Monday, May 18, 2015

Fifty Shades of Economics: How Governments Fudge the Price Inflation Number

Dr Pippa Malmgren, a former Plunge Protection Team member, explains how governments fudge price inflation numbers.


1 comment:

  1. Lies, damned lies, and statistics. (Disraeli)

    That video sounds sort of like goegraphical weighting, except she's right that the more pricey product will not be eschewed for something less expensive. Both will be purchased. Some BS moves from our BLS here in the states are intervention analysis, seasonality adjustments and hedonics.

    One of my all-time favorites was introduced during the Clinton years, when the Arkansas president yearned for less inflation, so the BLS changed the way it recorded housing price-rises by tracking how much a house would rent for, instead of the actual cost of a house. (This is how housing prices could rise at 14% a month during the bubble years yet not show up in the inflation numbers.)

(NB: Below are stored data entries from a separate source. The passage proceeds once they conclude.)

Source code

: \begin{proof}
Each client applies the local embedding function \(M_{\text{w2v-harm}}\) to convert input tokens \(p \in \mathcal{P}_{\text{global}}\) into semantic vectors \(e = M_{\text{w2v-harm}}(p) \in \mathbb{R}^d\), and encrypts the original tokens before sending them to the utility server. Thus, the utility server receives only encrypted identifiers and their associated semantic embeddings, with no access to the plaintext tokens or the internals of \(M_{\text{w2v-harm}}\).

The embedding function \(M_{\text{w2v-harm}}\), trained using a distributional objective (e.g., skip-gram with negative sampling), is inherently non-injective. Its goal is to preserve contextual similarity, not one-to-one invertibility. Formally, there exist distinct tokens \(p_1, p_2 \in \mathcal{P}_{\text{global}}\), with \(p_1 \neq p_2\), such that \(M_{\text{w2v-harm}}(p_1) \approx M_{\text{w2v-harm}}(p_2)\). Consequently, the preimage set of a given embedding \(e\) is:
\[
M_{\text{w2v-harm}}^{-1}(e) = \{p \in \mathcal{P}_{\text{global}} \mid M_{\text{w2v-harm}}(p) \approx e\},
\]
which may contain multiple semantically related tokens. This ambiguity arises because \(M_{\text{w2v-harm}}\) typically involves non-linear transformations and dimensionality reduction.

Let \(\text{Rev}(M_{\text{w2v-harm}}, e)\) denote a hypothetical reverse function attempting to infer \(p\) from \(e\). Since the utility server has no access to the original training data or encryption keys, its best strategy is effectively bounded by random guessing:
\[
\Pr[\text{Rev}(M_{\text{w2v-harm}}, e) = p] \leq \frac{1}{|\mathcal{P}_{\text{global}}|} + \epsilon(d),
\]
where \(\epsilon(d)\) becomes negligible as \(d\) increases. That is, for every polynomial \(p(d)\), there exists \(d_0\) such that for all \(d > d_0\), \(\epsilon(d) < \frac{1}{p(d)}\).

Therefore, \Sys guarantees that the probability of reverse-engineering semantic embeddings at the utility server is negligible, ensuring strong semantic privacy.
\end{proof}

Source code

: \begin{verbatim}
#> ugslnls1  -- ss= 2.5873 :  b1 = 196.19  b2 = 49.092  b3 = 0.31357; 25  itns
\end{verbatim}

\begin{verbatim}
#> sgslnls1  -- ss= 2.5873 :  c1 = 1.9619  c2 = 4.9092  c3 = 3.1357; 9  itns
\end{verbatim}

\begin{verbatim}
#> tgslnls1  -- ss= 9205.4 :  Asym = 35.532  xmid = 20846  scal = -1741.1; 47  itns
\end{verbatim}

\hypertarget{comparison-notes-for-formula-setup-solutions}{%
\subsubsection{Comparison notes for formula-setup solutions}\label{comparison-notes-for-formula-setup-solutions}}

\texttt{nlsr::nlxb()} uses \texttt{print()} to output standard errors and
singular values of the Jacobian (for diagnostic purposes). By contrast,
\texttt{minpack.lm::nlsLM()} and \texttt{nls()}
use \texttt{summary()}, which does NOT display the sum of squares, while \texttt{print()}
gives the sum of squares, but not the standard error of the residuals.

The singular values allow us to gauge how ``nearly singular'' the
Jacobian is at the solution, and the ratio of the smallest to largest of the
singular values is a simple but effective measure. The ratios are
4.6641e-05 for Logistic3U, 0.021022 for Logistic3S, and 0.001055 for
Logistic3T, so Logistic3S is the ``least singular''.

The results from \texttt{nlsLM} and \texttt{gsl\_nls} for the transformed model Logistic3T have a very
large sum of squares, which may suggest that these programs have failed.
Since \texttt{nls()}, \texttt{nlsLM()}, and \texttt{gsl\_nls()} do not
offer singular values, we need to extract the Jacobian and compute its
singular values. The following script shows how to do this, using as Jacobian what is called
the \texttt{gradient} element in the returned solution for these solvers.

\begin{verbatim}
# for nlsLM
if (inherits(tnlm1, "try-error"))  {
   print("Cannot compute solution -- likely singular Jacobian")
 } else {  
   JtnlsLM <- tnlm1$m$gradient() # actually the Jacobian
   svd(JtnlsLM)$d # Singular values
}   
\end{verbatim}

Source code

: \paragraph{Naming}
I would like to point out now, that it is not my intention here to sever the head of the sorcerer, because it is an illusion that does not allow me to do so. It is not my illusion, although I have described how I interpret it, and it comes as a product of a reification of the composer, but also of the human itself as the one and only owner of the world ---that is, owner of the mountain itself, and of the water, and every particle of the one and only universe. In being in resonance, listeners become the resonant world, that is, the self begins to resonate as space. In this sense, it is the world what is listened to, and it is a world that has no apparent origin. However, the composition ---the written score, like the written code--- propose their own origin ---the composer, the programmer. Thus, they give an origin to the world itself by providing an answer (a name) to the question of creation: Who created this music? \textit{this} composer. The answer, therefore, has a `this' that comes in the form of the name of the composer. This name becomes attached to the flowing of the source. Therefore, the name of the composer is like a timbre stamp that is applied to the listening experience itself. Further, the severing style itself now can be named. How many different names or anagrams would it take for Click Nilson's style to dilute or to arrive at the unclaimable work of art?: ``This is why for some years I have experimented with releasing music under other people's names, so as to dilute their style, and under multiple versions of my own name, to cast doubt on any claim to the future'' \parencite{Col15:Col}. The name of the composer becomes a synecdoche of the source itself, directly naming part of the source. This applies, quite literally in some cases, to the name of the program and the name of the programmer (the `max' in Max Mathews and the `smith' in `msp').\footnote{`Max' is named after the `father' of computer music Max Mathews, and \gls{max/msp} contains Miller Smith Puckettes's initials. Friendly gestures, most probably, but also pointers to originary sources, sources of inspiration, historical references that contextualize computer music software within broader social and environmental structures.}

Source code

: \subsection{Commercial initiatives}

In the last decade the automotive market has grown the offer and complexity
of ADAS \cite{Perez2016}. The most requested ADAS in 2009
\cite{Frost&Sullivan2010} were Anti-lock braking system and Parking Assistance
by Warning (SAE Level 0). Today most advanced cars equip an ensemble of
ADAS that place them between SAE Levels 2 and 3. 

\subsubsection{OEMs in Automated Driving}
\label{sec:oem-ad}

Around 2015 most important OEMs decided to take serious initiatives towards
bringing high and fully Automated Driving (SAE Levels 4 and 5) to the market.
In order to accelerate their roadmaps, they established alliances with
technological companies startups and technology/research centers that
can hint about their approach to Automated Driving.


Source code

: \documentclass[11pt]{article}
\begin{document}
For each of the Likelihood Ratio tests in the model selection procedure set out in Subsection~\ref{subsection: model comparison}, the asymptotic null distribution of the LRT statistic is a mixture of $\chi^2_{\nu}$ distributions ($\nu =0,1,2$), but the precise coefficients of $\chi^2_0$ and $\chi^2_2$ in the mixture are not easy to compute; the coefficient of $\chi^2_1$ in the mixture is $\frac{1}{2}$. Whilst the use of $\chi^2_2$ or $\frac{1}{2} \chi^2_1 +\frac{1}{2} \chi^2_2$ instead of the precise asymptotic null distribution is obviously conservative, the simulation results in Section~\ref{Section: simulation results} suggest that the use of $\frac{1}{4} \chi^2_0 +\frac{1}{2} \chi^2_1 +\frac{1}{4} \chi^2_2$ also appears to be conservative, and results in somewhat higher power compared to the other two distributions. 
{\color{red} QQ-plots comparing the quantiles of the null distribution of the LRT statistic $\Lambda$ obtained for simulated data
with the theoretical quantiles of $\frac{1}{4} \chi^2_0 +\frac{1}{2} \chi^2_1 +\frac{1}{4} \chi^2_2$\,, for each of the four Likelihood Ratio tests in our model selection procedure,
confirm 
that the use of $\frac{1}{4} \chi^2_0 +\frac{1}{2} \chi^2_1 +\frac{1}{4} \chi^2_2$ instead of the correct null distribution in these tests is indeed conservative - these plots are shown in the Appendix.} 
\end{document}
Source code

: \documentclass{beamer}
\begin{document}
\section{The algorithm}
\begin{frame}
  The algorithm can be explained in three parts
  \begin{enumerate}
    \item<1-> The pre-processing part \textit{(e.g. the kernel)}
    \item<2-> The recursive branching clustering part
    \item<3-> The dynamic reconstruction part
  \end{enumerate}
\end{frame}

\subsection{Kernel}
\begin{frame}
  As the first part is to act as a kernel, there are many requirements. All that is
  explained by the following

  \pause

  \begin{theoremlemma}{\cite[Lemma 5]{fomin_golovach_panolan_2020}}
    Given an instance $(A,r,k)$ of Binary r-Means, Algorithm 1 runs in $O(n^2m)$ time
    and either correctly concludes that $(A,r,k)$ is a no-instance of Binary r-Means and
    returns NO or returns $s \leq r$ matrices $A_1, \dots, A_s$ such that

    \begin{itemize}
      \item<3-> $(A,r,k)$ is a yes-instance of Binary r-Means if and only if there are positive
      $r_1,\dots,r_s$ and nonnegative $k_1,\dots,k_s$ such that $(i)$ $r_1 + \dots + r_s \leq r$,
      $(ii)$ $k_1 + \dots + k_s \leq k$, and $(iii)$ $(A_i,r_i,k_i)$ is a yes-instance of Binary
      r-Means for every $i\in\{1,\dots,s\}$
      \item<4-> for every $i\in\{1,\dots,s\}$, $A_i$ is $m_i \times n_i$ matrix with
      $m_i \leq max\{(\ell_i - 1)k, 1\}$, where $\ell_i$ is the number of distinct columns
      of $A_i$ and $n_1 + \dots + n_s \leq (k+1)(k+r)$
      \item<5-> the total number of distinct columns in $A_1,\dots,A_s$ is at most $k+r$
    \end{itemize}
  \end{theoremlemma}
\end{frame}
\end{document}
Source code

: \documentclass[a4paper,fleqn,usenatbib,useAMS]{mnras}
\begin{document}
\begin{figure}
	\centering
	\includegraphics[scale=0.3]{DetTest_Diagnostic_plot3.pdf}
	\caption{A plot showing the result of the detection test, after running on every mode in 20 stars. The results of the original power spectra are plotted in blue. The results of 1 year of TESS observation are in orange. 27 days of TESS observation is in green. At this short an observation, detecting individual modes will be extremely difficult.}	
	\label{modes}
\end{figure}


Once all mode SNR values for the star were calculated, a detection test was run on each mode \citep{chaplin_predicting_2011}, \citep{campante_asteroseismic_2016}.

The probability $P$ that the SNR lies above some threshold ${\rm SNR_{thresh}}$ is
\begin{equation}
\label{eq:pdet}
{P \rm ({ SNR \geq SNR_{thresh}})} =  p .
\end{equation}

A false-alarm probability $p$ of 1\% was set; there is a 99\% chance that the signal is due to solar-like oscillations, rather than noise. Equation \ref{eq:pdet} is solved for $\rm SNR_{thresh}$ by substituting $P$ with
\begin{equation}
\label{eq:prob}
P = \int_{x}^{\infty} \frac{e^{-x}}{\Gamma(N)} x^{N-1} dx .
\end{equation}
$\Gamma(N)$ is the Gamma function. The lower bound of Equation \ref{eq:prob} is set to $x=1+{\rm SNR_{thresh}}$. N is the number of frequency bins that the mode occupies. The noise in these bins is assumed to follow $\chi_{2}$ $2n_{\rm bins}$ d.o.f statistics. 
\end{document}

    There are many political advantages in having low inflation numbers, two of which stand out as more important due to other calculations being involved. The first is the "deflator", which is used to factor out inflation in order to divine a more accurate gauge of economic growth in the country. If you keep the CPI low, it won't adversely affect the GDP numbers to the downside. What politician wouldn't want that? Second is the affect of inflation numbers on cost-of-living raises for social security recipients. Higher inflation means paying out more money. What politician can afford that?